(DIRECTIVES):
1: In the forum post about KIC 8462852, which mission detected the star?
2: Using the forum post about KIC 8462852, explain how the one scenario the paper does not reject could produce the star's dimming pattern.
3: From the forum post about KIC 8462852, write out the passage between "# KIC 8462852" and "created our moon.", inclusive.
***** TEXT EXCERPT
# KIC 8462852 - The WTF Star with possible Alien Superstructures



## Anorion (Oct 17, 2015)

The Most Mysterious Star in Our Galaxy - The Atlantic
This anomalous star system detected by the Kepler Mission defies any natural explanation



> Boyajian, the Yale Postdoc who oversees Planet Hunters, recently published a paper describing the star’s bizarre light pattern. Several of the citizen scientists are named as co-authors. The paper explores a number of scenarios that might explain the pattern—instrument defects; the shrapnel from an asteroid belt pileup; an impact of planetary scale, like the one that created our moon.
> 
> The paper finds each explanation wanting, save for one. If another star had passed through the unusual star’s system, it could have yanked a sea of comets inward. Provided there were enough of them, the comets could have made the dimming pattern.
> 
> ...
**********
***** SUPPLIED RECORDS
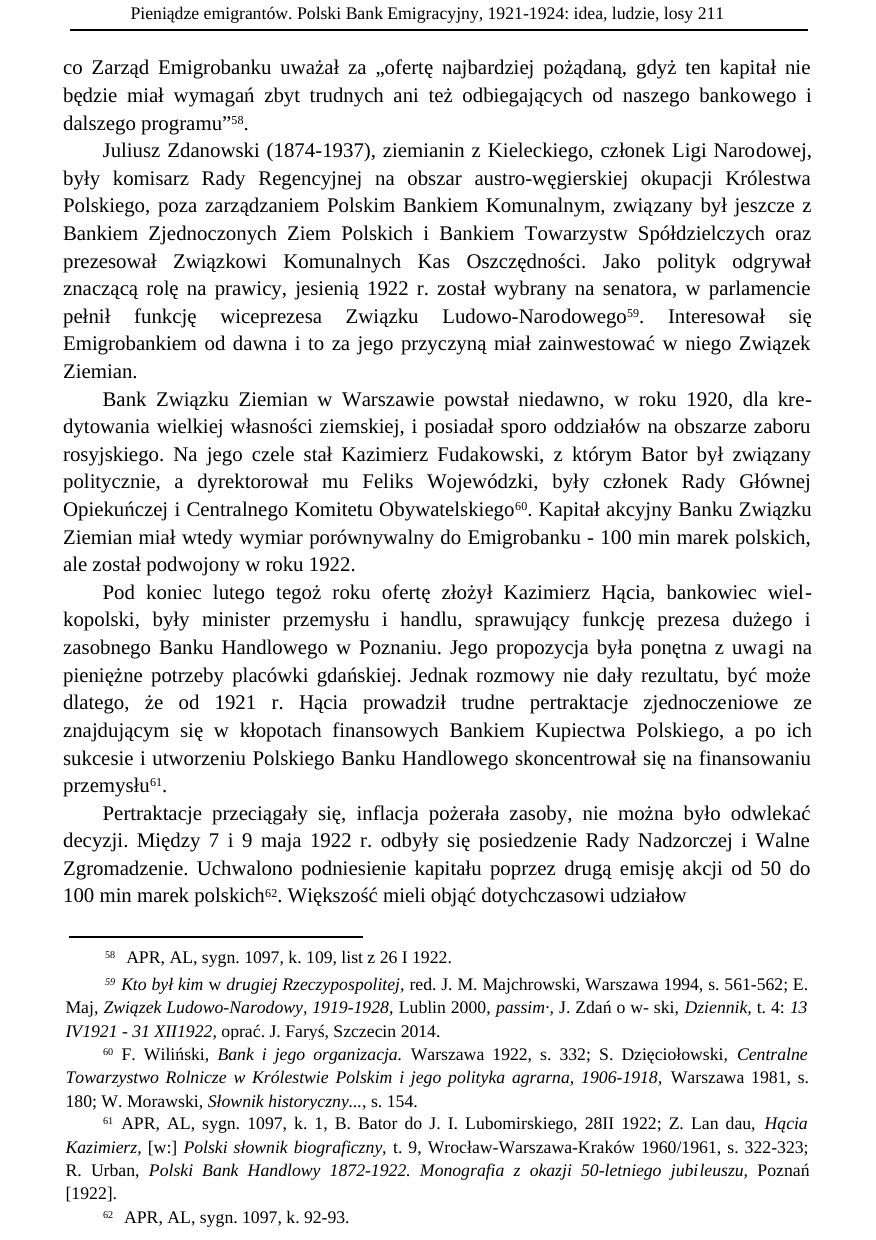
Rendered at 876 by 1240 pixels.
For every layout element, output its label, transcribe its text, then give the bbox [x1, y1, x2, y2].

text 61 APR, AL, sygn. 1097, k. 1, B. Bator do J. I. Lubomirskiego, 28II 1922; Z. Lan dau, Hą­cia Kazimierz, [w:] Polski słownik biograficzny, t. 9, Wrocław-Warszawa-Kraków 1960/1961, s. 322-323; R. Urban, Polski Bank Handlowy 1872-1922. Monografia z okazji 50-letniego jubi­leuszu, Poznań [1922]. [65, 1113, 809, 1201]
text 58 APR, AL, sygn. 1097, k. 109, list z 26 I 1922. [65, 947, 809, 967]
text Pod koniec lutego tegoż roku ofertę złożył Kazimierz Hącia, bankowiec wiel­kopolski, były minister przemysłu i handlu, sprawujący funkcję prezesa dużego i zasobnego Banku Handlowego w Poznaniu. Jego propozycja była ponętna z uwa­gi na pieniężne potrzeby placówki gdańskiej. Jednak rozmowy nie dały rezultatu, być może dlatego, że od 1921 r. Hącia prowadził trudne pertraktacje zjednocze­niowe ze znajdującym się w kłopotach finansowych Bankiem Kupiectwa Polskie­go, a po ich sukcesie i utworzeniu Polskiego Banku Handlowego skoncentrował się na finansowaniu przemysłu61. [63, 580, 812, 797]
text Pieniądze emigrantów. Polski Bank Emigracyjny, 1921-1924: idea, ludzie, losy 211 [130, 3, 809, 23]
text 62 APR, AL, sygn. 1097, k. 92-93. [65, 1207, 809, 1227]
text 59 Kto był kim w drugiej Rzeczypospolitej, red. J. M. Majchrowski, Warszawa 1994, s. 561-562; E. Maj, Związek Ludowo-Narodowy, 1919-1928, Lublin 2000, passim·, J. Zdań o w- ski, Dziennik, t. 4: 13 IV1921 - 31 XII1922, oprać. J. Faryś, Szczecin 2014. [65, 974, 809, 1040]
text co Zarząd Emigrobanku uważał za „ofertę najbardziej pożądaną, gdyż ten kapitał nie będzie miał wymagań zbyt trudnych ani też odbiegających od naszego banko­wego i dalszego programu”58. [63, 55, 812, 134]
text Pertraktacje przeciągały się, inflacja pożerała zasoby, nie można było odwlekać decyzji. Między 7 i 9 maja 1922 r. odbyły się posiedzenie Rady Nadzorczej i Walne Zgromadzenie. Uchwalono podniesienie kapitału poprzez drugą emisję akcji od 50 do 100 min marek polskich62. Większość mieli objąć dotychczasowi udziałow­ [63, 801, 812, 907]
text 60 F. Wiliński, Bank i jego organizacja. Warszawa 1922, s. 332; S. Dzięciołowski, Centralne Towarzystwo Rolnicze w Królestwie Polskim i jego polityka agrarna, 1906-1918, War­szawa 1981, s. 180; W. Morawski, Słownik historyczny..., s. 154. [65, 1044, 809, 1109]
text Bank Związku Ziemian w Warszawie powstał niedawno, w roku 1920, dla kre­dytowania wielkiej własności ziemskiej, i posiadał sporo oddziałów na obszarze zaboru rosyjskiego. Na jego czele stał Kazimierz Fudakowski, z którym Bator był związany politycznie, a dyrektorował mu Feliks Wojewódzki, były członek Rady Głównej Opiekuńczej i Centralnego Komitetu Obywatelskiego60. Kapitał akcyjny Banku Związku Ziemian miał wtedy wymiar porównywalny do Emigrobanku - 100 min marek polskich, ale został podwojony w roku 1922. [63, 387, 812, 576]
text Juliusz Zdanowski (1874-1937), ziemianin z Kieleckiego, członek Ligi Naro­dowej, były komisarz Rady Regencyjnej na obszar austro-węgierskiej okupacji Królestwa Polskiego, poza zarządzaniem Polskim Bankiem Komunalnym, zwią­zany był jeszcze z Bankiem Zjednoczonych Ziem Polskich i Bankiem Towarzystw Spółdzielczych oraz prezesował Związkowi Komunalnych Kas Oszczędności. Jako polityk odgrywał znaczącą rolę na prawicy, jesienią 1922 r. został wybrany na senatora, w parlamencie pełnił funkcję wiceprezesa Związku Ludowo-Naro­dowego59. Interesował się Emigrobankiem od dawna i to za jego przyczyną miał zainwestować w niego Związek Ziemian. [63, 138, 812, 383]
**********
(ANSWERS FOR THE EXERCISE):
1: The Kepler Mission.

2: Another star may have passed through the unusual star's system and pulled a large number of comets inward. If there were enough of these comets, they could have caused the dimming pattern.

3:
# KIC 8462852 - The WTF Star with possible Alien Superstructures



## Anorion (Oct 17, 2015)

The Most Mysterious Star in Our Galaxy - The Atlantic
This anomalous star system detected by the Kepler Mission defies any natural explanation



> Boyajian, the Yale Postdoc who oversees Planet Hunters, recently published a paper describing the star’s bizarre light pattern. Several of the citizen scientists are named as co-authors. The paper explores a number of scenarios that might explain the pattern—instrument defects; the shrapnel from an asteroid belt pileup; an impact of planetary scale, like the one that created our moon.